FEATURE ARTICLE
Filaments of Light
Pulsed terawatt lasers create some surprising effects when shone through the air—including the channeling of light
Jérôme Kasparian
Next time you give a presentation about your research, take a close
look at the laser pointer you're holding in your hand. How big is
the beam coming out of it? And how large is the spot that it forms?

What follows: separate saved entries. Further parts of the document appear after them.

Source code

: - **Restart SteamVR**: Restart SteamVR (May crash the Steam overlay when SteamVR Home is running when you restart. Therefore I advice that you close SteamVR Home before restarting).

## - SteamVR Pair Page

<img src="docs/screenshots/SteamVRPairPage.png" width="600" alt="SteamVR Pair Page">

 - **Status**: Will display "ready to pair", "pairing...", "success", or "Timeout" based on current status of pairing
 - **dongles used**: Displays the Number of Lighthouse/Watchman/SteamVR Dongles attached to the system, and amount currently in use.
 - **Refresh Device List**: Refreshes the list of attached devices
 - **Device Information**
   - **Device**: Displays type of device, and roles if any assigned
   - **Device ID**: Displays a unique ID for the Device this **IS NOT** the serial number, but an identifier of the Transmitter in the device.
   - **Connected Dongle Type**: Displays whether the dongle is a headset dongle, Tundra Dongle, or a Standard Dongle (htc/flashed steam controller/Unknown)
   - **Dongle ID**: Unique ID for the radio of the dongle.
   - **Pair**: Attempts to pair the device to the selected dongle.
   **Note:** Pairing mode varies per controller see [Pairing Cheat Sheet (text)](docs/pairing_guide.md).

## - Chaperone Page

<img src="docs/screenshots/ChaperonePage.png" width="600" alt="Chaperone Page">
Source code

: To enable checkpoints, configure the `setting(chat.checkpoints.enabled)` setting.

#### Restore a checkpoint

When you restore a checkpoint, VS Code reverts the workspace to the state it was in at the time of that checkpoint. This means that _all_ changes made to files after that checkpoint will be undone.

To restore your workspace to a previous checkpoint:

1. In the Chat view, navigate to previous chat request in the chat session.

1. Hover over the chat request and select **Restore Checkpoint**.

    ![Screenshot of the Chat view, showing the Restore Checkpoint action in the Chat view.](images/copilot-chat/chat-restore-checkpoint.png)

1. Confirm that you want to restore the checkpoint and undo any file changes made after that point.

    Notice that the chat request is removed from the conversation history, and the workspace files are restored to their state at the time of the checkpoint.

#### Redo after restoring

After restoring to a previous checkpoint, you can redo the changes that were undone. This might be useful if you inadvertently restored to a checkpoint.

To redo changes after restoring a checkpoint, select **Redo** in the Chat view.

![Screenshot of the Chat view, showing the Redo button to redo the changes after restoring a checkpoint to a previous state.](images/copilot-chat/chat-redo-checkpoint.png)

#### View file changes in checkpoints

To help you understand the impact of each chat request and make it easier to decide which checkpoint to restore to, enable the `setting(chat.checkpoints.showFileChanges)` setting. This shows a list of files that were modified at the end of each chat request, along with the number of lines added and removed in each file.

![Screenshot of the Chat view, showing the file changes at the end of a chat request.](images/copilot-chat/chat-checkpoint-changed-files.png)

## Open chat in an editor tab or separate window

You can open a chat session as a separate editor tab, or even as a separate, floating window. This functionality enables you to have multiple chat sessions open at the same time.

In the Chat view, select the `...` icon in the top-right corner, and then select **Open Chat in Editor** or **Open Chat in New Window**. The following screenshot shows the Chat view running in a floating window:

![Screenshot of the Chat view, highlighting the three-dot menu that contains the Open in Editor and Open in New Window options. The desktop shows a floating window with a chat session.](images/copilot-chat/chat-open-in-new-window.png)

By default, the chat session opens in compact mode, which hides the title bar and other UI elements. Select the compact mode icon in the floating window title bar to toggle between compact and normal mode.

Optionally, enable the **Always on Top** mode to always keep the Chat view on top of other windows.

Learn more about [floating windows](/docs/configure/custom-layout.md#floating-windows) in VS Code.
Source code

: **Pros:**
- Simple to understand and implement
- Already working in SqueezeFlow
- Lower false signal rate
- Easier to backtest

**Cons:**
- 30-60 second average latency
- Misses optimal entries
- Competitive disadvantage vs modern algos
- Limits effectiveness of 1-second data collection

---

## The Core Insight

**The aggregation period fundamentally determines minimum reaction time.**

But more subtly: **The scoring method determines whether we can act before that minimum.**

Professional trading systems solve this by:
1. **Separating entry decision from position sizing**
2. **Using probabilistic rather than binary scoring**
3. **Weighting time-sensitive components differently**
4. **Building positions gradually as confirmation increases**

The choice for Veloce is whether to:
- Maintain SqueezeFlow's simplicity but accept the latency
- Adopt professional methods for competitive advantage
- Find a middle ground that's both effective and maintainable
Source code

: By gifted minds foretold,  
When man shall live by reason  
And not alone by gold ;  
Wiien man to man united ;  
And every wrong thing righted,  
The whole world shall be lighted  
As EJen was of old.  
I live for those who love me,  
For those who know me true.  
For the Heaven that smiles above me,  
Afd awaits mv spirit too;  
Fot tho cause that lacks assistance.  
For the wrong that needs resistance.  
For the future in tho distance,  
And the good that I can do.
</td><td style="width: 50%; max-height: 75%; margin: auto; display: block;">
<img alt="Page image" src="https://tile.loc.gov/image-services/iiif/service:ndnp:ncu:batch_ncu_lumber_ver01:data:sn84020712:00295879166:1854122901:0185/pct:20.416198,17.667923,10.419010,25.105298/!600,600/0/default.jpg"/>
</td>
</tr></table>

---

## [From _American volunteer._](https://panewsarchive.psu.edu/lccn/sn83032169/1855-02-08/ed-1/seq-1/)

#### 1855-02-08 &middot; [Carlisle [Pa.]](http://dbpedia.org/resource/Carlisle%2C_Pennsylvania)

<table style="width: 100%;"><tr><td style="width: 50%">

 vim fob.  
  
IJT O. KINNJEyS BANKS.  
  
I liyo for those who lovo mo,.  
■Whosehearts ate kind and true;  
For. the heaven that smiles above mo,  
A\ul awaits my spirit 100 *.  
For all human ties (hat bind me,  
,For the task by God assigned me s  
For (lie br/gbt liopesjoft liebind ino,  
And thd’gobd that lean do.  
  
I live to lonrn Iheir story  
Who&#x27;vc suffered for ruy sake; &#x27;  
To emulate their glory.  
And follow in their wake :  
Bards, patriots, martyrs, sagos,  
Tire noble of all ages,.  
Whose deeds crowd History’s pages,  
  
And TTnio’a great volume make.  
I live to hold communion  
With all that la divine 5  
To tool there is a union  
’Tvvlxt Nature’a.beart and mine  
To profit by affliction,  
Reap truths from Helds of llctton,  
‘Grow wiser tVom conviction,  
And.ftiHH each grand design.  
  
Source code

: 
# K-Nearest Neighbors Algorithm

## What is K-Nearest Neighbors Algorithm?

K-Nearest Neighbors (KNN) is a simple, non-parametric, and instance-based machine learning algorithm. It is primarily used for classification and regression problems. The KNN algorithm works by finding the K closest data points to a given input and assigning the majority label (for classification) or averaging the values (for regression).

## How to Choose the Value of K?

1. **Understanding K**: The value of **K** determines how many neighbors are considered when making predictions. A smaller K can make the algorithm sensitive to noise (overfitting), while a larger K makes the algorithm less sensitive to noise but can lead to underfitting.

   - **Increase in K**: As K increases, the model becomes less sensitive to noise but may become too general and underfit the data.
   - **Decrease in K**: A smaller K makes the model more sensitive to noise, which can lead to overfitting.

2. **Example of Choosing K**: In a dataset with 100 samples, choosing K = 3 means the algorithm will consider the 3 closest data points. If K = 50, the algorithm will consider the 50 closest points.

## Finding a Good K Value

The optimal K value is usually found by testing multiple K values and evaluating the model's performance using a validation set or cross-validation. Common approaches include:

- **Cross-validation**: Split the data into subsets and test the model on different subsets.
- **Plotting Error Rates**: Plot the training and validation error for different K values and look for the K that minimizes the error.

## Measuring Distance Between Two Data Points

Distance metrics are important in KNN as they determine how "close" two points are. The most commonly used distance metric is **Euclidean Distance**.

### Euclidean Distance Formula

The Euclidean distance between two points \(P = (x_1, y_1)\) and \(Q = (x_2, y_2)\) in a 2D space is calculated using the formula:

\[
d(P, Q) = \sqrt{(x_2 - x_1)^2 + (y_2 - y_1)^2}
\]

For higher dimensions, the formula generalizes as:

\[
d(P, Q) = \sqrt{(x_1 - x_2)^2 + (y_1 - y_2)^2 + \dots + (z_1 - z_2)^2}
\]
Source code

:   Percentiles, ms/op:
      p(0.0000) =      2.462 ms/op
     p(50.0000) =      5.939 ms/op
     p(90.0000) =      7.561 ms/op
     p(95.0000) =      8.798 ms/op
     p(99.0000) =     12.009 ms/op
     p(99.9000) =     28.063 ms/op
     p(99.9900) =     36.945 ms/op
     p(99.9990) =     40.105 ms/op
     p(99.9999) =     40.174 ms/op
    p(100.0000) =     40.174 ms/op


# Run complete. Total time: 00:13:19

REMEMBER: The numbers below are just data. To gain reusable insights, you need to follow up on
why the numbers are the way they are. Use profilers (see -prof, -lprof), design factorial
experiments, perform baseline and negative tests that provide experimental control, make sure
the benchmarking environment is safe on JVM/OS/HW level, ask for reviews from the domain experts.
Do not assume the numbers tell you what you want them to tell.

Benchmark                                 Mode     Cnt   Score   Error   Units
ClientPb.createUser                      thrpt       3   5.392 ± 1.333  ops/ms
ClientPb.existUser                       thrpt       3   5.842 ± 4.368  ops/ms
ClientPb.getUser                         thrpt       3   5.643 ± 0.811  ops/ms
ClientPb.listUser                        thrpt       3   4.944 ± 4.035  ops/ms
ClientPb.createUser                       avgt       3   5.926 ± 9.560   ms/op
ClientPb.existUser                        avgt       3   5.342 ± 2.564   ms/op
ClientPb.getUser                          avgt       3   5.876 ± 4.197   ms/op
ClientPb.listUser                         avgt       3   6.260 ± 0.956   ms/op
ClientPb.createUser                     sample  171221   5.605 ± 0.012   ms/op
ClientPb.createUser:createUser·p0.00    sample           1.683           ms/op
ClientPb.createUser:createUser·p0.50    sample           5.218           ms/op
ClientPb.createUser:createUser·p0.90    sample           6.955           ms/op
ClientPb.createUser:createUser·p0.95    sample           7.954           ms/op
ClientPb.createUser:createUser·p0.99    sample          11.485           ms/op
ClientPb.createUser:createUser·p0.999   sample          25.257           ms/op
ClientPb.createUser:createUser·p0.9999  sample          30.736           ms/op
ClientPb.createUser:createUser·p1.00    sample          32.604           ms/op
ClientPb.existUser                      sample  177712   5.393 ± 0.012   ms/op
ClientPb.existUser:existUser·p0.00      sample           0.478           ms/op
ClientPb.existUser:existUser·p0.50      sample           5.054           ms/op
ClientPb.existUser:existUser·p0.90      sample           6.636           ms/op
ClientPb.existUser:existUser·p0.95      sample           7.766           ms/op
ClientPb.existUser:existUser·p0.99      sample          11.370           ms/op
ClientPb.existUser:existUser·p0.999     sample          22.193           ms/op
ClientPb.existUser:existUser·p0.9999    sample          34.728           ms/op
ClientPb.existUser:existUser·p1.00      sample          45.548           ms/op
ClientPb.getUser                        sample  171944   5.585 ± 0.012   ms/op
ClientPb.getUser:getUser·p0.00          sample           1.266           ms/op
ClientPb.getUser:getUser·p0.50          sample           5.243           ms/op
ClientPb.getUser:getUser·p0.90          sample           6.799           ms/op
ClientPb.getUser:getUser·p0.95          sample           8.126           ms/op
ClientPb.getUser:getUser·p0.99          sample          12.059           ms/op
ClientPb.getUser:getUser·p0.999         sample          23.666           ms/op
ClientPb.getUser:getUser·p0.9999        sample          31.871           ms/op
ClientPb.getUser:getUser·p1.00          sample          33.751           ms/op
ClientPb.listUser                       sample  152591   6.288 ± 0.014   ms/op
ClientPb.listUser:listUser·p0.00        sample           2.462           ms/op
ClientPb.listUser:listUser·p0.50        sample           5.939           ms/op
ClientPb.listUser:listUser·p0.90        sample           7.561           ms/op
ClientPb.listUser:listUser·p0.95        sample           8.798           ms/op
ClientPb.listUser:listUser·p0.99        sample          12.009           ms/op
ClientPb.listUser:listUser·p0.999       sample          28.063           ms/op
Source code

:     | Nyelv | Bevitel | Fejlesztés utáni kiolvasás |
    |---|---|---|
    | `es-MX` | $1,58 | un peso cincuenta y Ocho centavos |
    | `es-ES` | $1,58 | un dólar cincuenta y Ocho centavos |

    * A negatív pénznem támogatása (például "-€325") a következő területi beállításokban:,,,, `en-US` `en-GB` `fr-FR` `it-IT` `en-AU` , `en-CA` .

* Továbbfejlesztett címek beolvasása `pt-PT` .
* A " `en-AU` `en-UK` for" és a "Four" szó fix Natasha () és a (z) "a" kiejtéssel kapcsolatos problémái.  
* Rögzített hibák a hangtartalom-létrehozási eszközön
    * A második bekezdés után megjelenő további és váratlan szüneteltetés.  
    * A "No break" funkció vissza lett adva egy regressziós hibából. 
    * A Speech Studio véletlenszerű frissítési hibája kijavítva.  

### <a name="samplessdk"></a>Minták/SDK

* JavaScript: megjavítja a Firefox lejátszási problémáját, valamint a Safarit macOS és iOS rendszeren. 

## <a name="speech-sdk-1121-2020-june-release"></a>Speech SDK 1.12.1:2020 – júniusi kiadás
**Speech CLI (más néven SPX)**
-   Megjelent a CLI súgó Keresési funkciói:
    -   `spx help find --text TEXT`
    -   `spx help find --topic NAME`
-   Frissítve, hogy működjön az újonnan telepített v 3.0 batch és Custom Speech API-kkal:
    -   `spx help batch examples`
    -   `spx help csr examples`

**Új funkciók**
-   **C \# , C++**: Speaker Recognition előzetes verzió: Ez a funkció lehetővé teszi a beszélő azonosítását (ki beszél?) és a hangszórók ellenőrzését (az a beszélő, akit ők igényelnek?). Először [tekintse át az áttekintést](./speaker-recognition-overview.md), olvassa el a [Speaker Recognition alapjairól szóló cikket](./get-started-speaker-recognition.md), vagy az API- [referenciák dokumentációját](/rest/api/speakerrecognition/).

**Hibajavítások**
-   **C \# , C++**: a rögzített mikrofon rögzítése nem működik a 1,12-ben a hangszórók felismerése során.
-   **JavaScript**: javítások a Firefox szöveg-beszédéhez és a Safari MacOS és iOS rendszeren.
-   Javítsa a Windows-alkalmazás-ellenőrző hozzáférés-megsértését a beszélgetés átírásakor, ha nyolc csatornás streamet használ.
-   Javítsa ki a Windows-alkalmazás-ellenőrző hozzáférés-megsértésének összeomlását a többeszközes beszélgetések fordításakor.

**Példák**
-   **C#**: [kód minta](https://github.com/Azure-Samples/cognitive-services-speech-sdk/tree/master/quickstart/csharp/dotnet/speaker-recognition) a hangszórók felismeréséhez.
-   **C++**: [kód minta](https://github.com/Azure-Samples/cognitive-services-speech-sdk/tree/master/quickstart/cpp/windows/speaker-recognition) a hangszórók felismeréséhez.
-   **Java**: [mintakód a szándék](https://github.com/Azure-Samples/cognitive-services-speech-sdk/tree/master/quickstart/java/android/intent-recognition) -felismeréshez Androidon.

The answers will, of course, hinge on the particular laser pointer
you're wielding and the distance between podium and screen. Typical
values might be a few millimeters for the beam as it exits the
aperture of the pointer and a centimeter or so for the circle of
light it casts across the auditorium. It takes only a smattering of
physical intuition to guess the reason: Diffraction causes the beam
to diverge. The actual cause may be a little more complicated,
because some laser pointers include a lens that makes the light
converge at a fixed distance from the tip, which leads the beam to
spread out beyond this focal point—more so than if only
diffraction had operated.


Imagine now that your laser pen packed a more powerful
punch—say that the intensity of the beam was a whopping
1012 times that of a typical pointer. What then would the
beam do as it crossed the room? (It's clear enough what it'll do
when it hits the screen—quickly burn a hole). The answer, it
turns out, is anything but intuitive. A laser of sufficient
intensity traveling through air will—all by
itself—engineer a narrow channel, one perhaps a tenth of a
millimeter wide, over which light will propagate for tens or even
hundreds of meters. Such filaments of laser light were first created
a little more than a decade ago, and investigators are just now
beginning to explore a variety of applications for
them—mapping atmospheric pollutants, characterizing materials
at a distance, perhaps one day even controlling lightning.